# Adding a room in a pole barn



## joecaption (Nov 30, 2011)

You need to go back and edit so we know where you live for better ansewers.
How to you plan on heating and cooling this?
How high are the ceilings inside the building?
How big are you going to make it?
Here's my first thought. Build it sort of like a completly separate building with 2 X 6 walls, and a flat roof inside the barn. Picture a shed. This way there will be no rising cold or moisture issues from the slab, could be insulated top bottom and sides.
Use 2 X 10's for the roof rafters and lay Advantec subflooring over the roof.
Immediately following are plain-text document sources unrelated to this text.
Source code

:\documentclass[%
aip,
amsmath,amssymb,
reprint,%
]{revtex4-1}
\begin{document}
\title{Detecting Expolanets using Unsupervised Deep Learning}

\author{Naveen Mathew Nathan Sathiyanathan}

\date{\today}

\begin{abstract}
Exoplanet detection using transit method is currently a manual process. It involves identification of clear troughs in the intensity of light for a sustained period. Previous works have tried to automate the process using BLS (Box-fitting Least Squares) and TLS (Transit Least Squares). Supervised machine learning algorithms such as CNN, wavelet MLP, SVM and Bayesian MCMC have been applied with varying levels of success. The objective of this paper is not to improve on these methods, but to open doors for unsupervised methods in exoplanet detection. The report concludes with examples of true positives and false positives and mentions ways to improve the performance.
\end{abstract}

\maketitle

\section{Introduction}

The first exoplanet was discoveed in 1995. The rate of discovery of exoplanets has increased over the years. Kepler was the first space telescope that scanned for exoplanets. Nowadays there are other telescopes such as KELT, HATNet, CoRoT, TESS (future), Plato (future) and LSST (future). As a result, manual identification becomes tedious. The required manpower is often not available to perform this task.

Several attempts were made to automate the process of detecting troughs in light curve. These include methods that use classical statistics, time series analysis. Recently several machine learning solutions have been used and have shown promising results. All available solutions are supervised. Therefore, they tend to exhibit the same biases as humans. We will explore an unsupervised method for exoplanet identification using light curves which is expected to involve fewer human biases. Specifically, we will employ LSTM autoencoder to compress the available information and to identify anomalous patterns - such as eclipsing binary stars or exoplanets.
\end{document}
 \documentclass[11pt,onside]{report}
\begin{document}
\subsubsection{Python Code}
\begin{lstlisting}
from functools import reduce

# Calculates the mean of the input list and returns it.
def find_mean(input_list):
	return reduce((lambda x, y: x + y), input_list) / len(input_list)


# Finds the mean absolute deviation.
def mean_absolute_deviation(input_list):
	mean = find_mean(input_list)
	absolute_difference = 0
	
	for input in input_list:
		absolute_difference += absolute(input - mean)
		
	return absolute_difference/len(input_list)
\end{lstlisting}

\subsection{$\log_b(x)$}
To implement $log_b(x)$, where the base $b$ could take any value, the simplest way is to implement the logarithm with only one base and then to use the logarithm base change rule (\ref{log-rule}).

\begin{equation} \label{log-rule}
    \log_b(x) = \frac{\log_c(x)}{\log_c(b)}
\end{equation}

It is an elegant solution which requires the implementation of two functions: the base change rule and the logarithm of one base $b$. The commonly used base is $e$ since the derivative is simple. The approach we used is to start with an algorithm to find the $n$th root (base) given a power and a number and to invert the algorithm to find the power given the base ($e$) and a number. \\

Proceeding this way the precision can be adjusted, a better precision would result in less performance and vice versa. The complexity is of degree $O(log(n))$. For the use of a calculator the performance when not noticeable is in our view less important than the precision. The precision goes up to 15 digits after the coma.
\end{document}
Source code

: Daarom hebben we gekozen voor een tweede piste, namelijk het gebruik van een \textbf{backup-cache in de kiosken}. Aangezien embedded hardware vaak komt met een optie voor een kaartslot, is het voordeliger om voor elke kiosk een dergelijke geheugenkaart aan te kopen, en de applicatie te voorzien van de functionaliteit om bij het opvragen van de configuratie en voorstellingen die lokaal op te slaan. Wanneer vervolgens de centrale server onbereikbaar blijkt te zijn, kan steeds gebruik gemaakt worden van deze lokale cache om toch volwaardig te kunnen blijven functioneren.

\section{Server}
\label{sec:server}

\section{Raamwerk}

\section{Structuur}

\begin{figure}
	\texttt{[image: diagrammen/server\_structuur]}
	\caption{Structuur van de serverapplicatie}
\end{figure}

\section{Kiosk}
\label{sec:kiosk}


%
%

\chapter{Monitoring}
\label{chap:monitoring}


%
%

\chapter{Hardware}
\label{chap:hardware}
Add some stairs to the side and you have added storage area.
Depending on how big it is you could add a Mini Splt HVAC system so the compressor can be set outside and you would have heat and cooling with one unit that uses very little power.


----------



## BHargrave (Mar 1, 2012)

it is 13'3 fro slab to truss. it will be 30 x 30 overall dimension. i will frame out a bathromm and 2 spare bedrooms in the back of the space. It will have HVAC, but I have not made it that far yet. i already had my builder add septic and water to the slab so I am that far ahead. why 2x6's and not 2x4 framing?


----------



## joecaption (Nov 30, 2011)

I thought you were just building a small club house type thing.
2 X 6's so you can fit more insulation in the walls. R-19 instead of R-13. It will save you money in the long run to heat and cool.
http://www.energystar.gov/index.cfm?c=home_sealing.hm_improvement_insulation_table


----------



## BHargrave (Mar 1, 2012)

thanks joe. i will take that into consideration.


----------